══ Page extract

Contents
Timeline
- 5th Century BCE
- Presocratics / Proto-Scientists
- Democritus
- Empedocles
- Socrates
- Presocratics / Proto-Scientists
- 4th Century BCE
- Mathematics
- Euclid
- Plato
- Aristotle
- Mathematics
- Later
- Skeptics
Greek Proto-Scientists
- Democritus and Empedocles were Pre-Socratics, a group born before Socrates that also includes: Thales, Anaximander, Anaximenes, Parmenides, Heraclitus, Anaxagoras, Zeno, Pythagoras.
- Their “attention to questions about the origin and nature of the physical world has led to their being called cosmologists or naturalists.”
- They proposed theories resembling contemporary theories of physics but without the math. Like the Standard Model of Particle Physics, for example, they postulated fundamental entities (atoms and elements) and forces (Love and Strife). But lacking mathematics, their theories couldn’t generate precise, testable predictions.
Democritus’ Atomic Theory
- The Theory
- Atoms are indivisible, solid, infinitely many, and variable in size and shape. They move about in the infinite void, colliding, bouncing around, and combining into clusters through tiny hooks.
- Macroscopic objects are entangled clusters of atoms. They change due to rearrangements and additions to their atoms.
- Sensations are changes in the soul caused by atoms emitted by other objects.

Empedocles’ Four Elements
- The Theory:
- Matter is made of four elements: earth, air, fire, and water.
- Nothing comes into being or is destroyed. Rather, things merely transform, changing the ratio of their component elements.
- Two forces govern the elements.
- Strife makes elements withdraw from each other.
- Love makes them mingle.

Socrates
- Socrates walked around Athens asking people questions like: “What is courage?”, “What is self-control?”, “What is piety?” Then he refuted their answers.
- Socrates wrote nothing but appears in Plato’s Dialogues. The problem for scholars is identifying the dialogues in which Socrates speaks for himself rather than for Plato.
- One of the best “Socratic” dialogues is the Euthyphro.

Euthyphro is on his way to prosecute his father for murder, in particular for being negligent in the death of a murderer in his custody. Socrates expresses surprise. Euthyphro replies that he’s merely acting according to the divine law of piety and impiety.
- Socr: Good heavens, Euthyphro! Is your knowledge of piety and impiety so accurate that, assuming the circumstances are as you state them, you can bring your father to justice without fear that you yourself may be doing something impious.
- Euth: If I did not understand all these matters accurately, Socrates, I should not be worth much. Euthyphro would be no better than other men.
- …….
- Socr: Tell me then, what is piety, and what is impiety?
- …….
- Euth. Yes, I should say that piety is what all the gods love and impiety is what all the gods hate.
- [Euthyphro’s third answer]
- Socr: Do the gods love piety because it is pious or is it pious because the gods love it?
- Euth: I do not understand you, Socrates.
- …….
- Euth: My answer is that the gods love piety because it is pious.
- Socr: My question, Euthyphro, was: What is piety? But it turns out that you have not explained to me the essential character of piety; you have been content to mention an effect which belongs to it, namely, that all the gods love it. You have not yet told me what its essential character is.

════
══ Supplied records

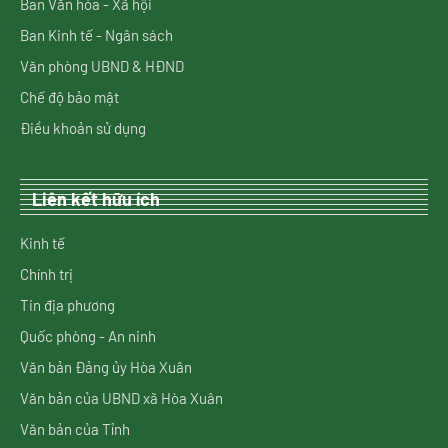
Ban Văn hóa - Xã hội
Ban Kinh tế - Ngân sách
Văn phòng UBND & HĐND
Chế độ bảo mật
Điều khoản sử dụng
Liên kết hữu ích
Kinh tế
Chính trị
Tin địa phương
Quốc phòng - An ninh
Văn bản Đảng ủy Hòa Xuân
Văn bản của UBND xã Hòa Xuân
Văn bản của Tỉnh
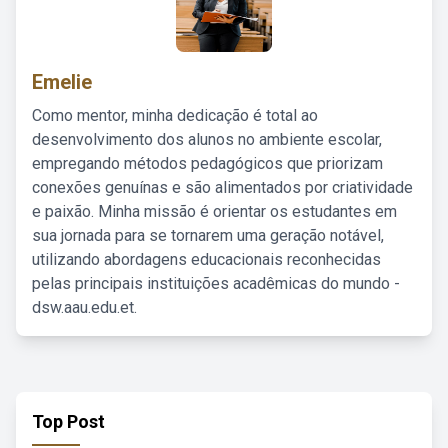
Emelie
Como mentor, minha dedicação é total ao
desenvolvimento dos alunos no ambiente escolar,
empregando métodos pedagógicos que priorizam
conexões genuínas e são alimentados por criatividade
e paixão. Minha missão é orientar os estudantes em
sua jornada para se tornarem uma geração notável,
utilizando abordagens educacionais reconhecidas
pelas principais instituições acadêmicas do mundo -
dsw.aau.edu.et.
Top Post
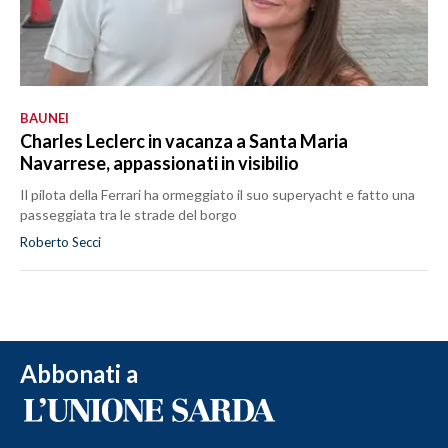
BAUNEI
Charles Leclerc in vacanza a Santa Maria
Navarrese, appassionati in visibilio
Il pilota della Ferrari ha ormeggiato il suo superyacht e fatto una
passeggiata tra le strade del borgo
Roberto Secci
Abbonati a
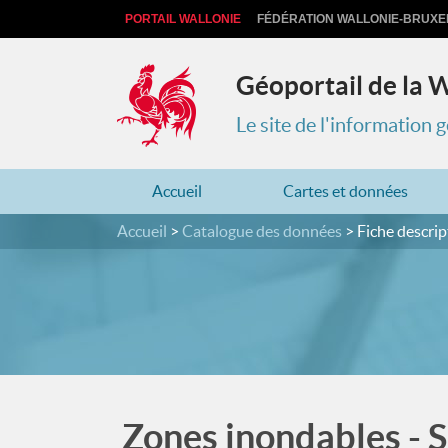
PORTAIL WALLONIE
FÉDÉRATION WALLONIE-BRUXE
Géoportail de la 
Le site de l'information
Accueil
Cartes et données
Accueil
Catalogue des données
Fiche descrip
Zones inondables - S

════
══ Supplied records

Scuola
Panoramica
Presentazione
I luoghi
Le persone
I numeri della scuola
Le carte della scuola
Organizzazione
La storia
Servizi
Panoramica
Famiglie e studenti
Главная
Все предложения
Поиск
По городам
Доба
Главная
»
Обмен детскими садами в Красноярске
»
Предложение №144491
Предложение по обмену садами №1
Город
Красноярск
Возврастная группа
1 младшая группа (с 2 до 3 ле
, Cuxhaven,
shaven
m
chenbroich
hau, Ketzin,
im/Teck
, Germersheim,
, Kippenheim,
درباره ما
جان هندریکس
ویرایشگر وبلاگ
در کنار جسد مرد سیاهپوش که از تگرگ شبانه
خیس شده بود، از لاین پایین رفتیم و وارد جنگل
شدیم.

════
══ Supplied records

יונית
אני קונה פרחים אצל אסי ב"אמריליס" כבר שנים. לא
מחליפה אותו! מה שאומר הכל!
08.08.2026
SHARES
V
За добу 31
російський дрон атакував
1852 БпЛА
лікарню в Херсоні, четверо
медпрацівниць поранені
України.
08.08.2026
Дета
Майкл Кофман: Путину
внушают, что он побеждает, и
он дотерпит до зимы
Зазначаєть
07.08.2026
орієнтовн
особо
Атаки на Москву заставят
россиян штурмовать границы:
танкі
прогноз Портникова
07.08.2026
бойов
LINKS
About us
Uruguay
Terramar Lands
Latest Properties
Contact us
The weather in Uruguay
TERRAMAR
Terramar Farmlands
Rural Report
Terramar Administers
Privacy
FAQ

════

* Work task 1
Reproduce the rows from the line containing "Ban Văn hóa - Xã hội" through the line containing "Zones inondables - S", including both of those lines, and omit the pictures.
* Work task 2
Carry on the text about the Greek proto-scientists and Socrates from its last line.
The text on early Greek thought and the rows were drawn from separate sources.

* Task output 1
Ban Văn hóa - Xã hội
Ban Kinh tế - Ngân sách
Văn phòng UBND & HĐND
Chế độ bảo mật
Điều khoản sử dụng
Liên kết hữu ích
Kinh tế
Chính trị
Tin địa phương
Quốc phòng - An ninh
Văn bản Đảng ủy Hòa Xuân
Văn bản của UBND xã Hòa Xuân
Văn bản của Tỉnh
Emelie
Como mentor, minha dedicação é total ao
desenvolvimento dos alunos no ambiente escolar,
empregando métodos pedagógicos que priorizam
conexões genuínas e são alimentados por criatividade
e paixão. Minha missão é orientar os estudantes em
sua jornada para se tornarem uma geração notável,
utilizando abordagens educacionais reconhecidas
pelas principais instituições acadêmicas do mundo -
dsw.aau.edu.et.
Top Post
BAUNEI
Charles Leclerc in vacanza a Santa Maria
Navarrese, appassionati in visibilio
Il pilota della Ferrari ha ormeggiato il suo superyacht e fatto una
passeggiata tra le strade del borgo
Roberto Secci
Abbonati a
PORTAIL WALLONIE
FÉDÉRATION WALLONIE-BRUXE
Géoportail de la 
Le site de l'information
Accueil
Cartes et données
Accueil
Catalogue des données
Fiche descrip
Zones inondables - S

* Task output 2
- [Socrates’ point is that Euthyphro’s definition is like defining money as what people want, which doesn’t say what money is.]
- ………
- [Socrates wants to pursue the dialectic.]
- Euth. Another time, Socrates; for I am in a hurry and must go.
- Socrates is doing philosophy because:
- He asks fundamental questions, e.g. what is the nature of X?
- He tries to answer the questions using arguments, for example, to refute answers.
Euclid
- Euclid’s Elements, compiled from the works of earlier mathematicians, sets forth a number of mathematical proofs and an axiom system for plane geometry.
- Mathematical Proof
- A mathematical proof is a step-by-step deduction of a mathematical truth from already established mathematical truths. It is the paradigm of a priori reasoning. Rationalists later tried to prove, a priori, that God exists and human beings are immaterial selves.
- The Elements has mathematical proofs of:
- √2 is irrational
- there are infinitely many primes.
- Example of a mathematical proof (not Euclid’s), that the sum of two odd integers is (always) even.

Papyrus Oxyrhynchus 29 is a fragment of the second book of the Elements, discovered in 1897.
- Axiom System
- An axiom system is a set of axioms (or postulates) from which other propositions (the theorems) are logically derived.
- Philosophers such as Spinoza presented their systems explicitly as axiom systems, with definitions, axioms, and theorems. Others used axiom systems implicitly, as a framework.
- Axiom System for Plane Geometry
Plato
- Plato, a student of Socrates and teacher of Aristotle, wrote on topics such as: aesthetics, political philosophy, theology, cosmology, epistemology, and the philosophy of language.
- Like Socrates, he often asks what-is questions. In the Theaetetus, Socrates, speaking for Plato, asks “What is knowledge?”
- Nature of knowledge
- You can only know what’s true. Thus, you can’t know that men have antlers.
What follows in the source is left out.